What you need to do:
Give back the records that follow exactly, images excluded.

Material supplied:
╭──

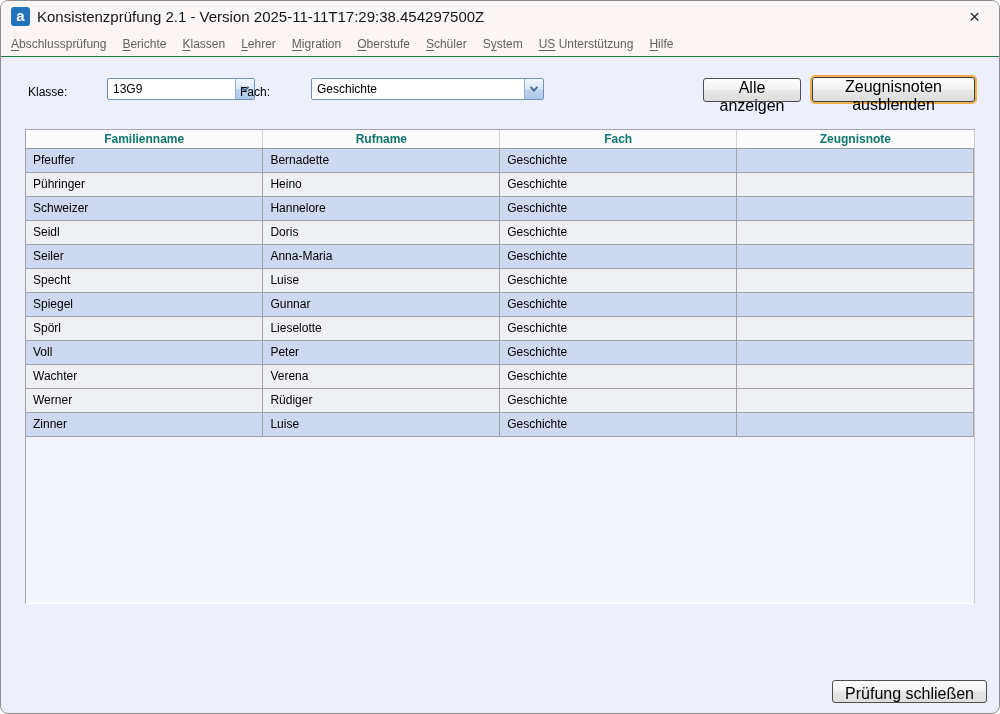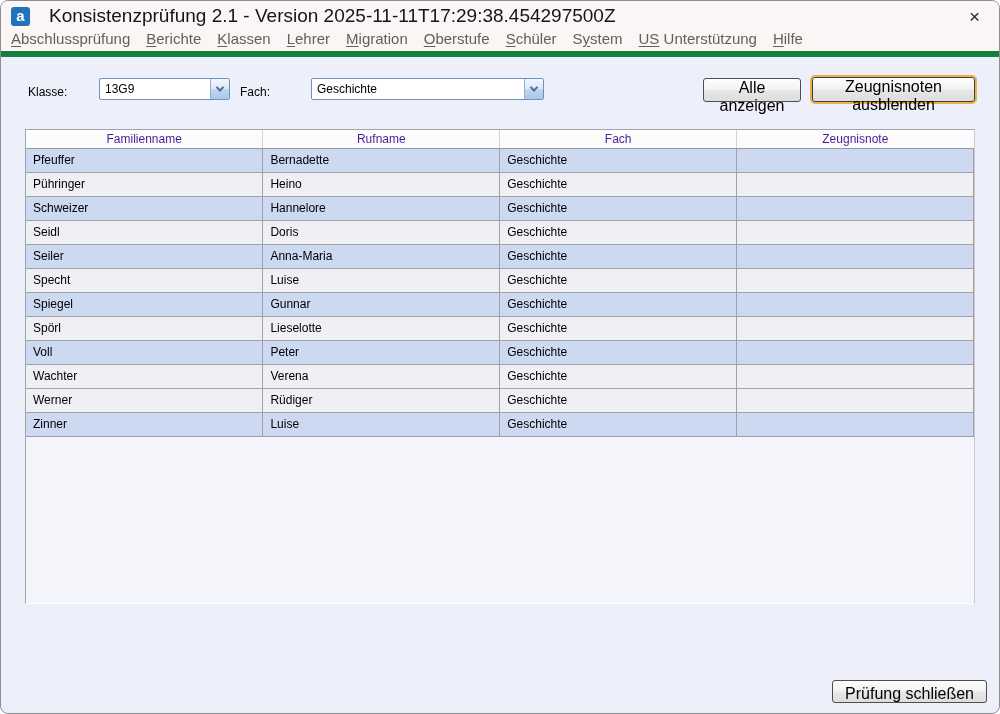--- a/index.html
+++ b/index.html
@@ -37,7 +37,7 @@
     text-align:center;flex:0 0 auto;
   }
   .title-text{
-    margin-left:19px;font-size:19px;color:#151515;
+    margin-left:7px;font-size:15px;color:#151515;
     white-space:nowrap;overflow:hidden;
   }
   .close-btn{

╰──

The answer:
--- a/index.html
+++ b/index.html
@@ -37,7 +37,7 @@
     text-align:center;flex:0 0 auto;
   }
   .title-text{
-    margin-left:19px;font-size:19px;color:#151515;
+    margin-left:7px;font-size:15px;color:#151515;
     white-space:nowrap;overflow:hidden;
   }
   .close-btn{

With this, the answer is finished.